A Catholic foundation awarded him its Distinguished Leadership Award for his "extraordinary courage and compassion" in settling the lawsuits.
Brown had taken a hard line against abusive priests as the U.S. Conference of Bishops struggled to address the growing scandal. In 2004, he nailed a "Covenant with the Faithful" to the door of Holy Family Cathedral, pledging continued efforts to help victims and greater public honesty.
But several victims and their attorneys have said for years that Brown was part of the problem, squandering millions of dollars to fight sex-abuse cases instead of dealing swiftly with problem priests. In 2007, two women who had won a $6.7 million abuse settlement against the diocese – and a formal apology from Brown – said church attorneys had asked whether they enjoyed the encounters with their abusers.

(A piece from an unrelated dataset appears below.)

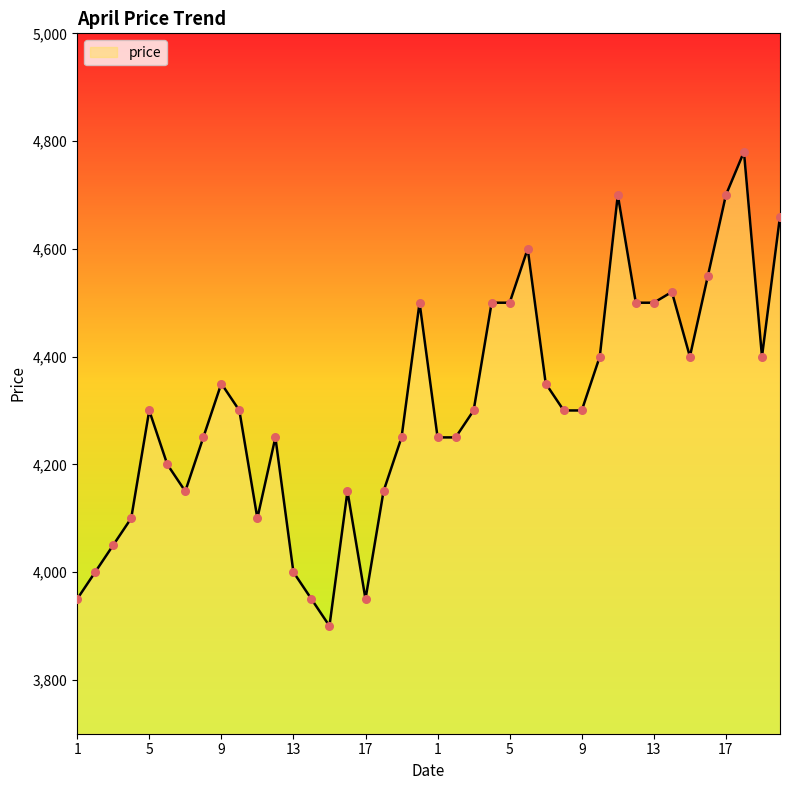

What is the difference between the maximum and minimum values?

880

Brown "was part of the culture of secrecy," said Irvine attorney John Manly, who has represented victims of clergy abuse. "He continued policies that put kids in danger, and he didn't remove problem priests until a legal shotgun was put to his head. ... A victim of sexual abuse shouldn't have to hire a lawyer to get a faith-based institution to do the right thing."
Brown proclaimed the diocese a "safe haven" free of pedophile priests as early as 2001, after another abuse-case settlement required a lengthy review of its personnel files. That review led to the removal of clerics who had worked for years despite admitting abuse.

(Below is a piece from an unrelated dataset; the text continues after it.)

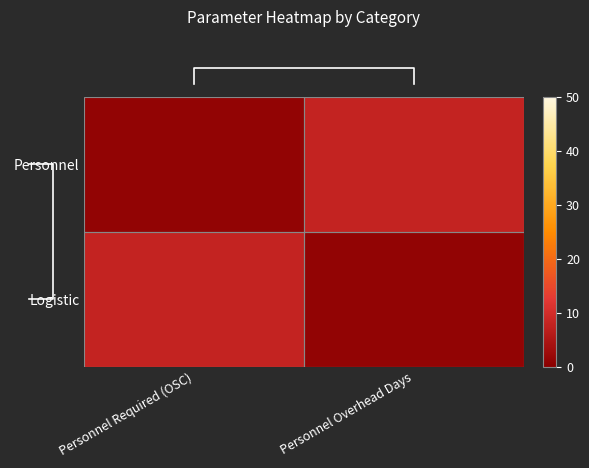

At how many categories does at least one series exceed 1?

2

Yet the court cases and settlements have continued – most recently, a $2 million settlement in June to end a lawsuit that alleged sex abuse and cover-ups dating to the late 1980s.
Joelle Casteix, the volunteer western regional director of the Survivors Network of Those Abused by Priests, said Brown has been a "horrible disappointment" because of his lack of swift action against abusers. "He has continually turned back on his own promises to Orange County Catholics and survivors of clergy abuse," she said.

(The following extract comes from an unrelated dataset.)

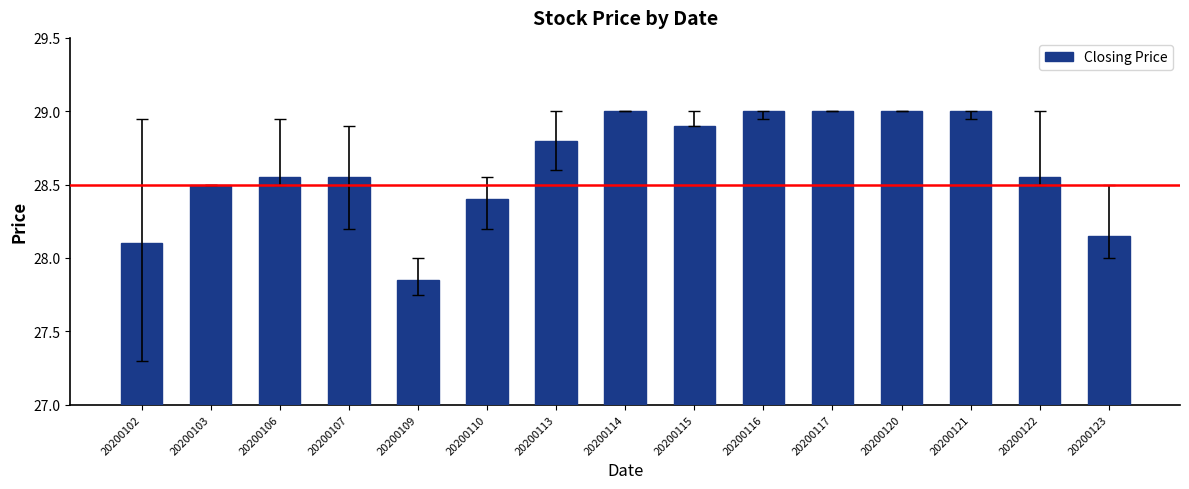

What is the value of the 13th bar from the left?

29.0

Outside St. Boniface Church in Anaheim on Thursday, congregants praised Brown for his personal charisma and his vision for the diocese. Laura Avila, 38, said Brown has helped bring together English-, Spanish- and Vietnamese-speakers with multicultural services.
Valerie Bailey, 53, was thankful for the church's food service and said it followed the Biblical teachings of Jesus that the least fortunate should be cared for.
"I believe that the bishop had stayed in that same spirit, that he's reached out to the least of the kingdom," she said.
Brown was the third bishop to serve the Diocese of Orange since it broke from Los Angeles as a separate entity in 1976. He came from the Diocese of Boise, Idaho, where he had served as bishop since 1988. Before that, he served at churches in California, including in Bakersfield and Monterey; he entered the priesthood in 1963.
His supporters describe him as a careful listener and a prudent decision-maker. He had tried for years to build a cathedral for the diocese; instead, he oversaw the diocese's purchase of the Crystal Cathedral earlier this year for a relatively modest $57.5 million.
Speculation swirled Thursday as to who Brown's replacement would be.
Patrick Wall, a close observer of the Catholic Church and a former priest, Benedictine monk and lawyer who now acts as a consultant for plaintiffs and prosecutors involved in clergy abuse cases, came up with a list of three top names: Soto, the former auxiliary bishop of the Diocese of Orange who is now bishop of the Diocese of Sacramento; Michael Driscoll, an Orange County-bred priest who has Brown's former position in Boise; and Thomas Olmsted, bishop of the Diocese of Phoenix. Wall also put on his short list Michael Warfel, bishop of Great Falls-Billings in Montana.
The Diocese of Orange position is considered a "step up" from other dioceses around the country, Wall said. Because of its large population of Spanish speakers, Orange County could get a Hispanic bishop, he said, or one who is considered conservative. Rome also likes to appoint bishops of smaller dioceses into the top position at a larger diocese like Orange, Wall said.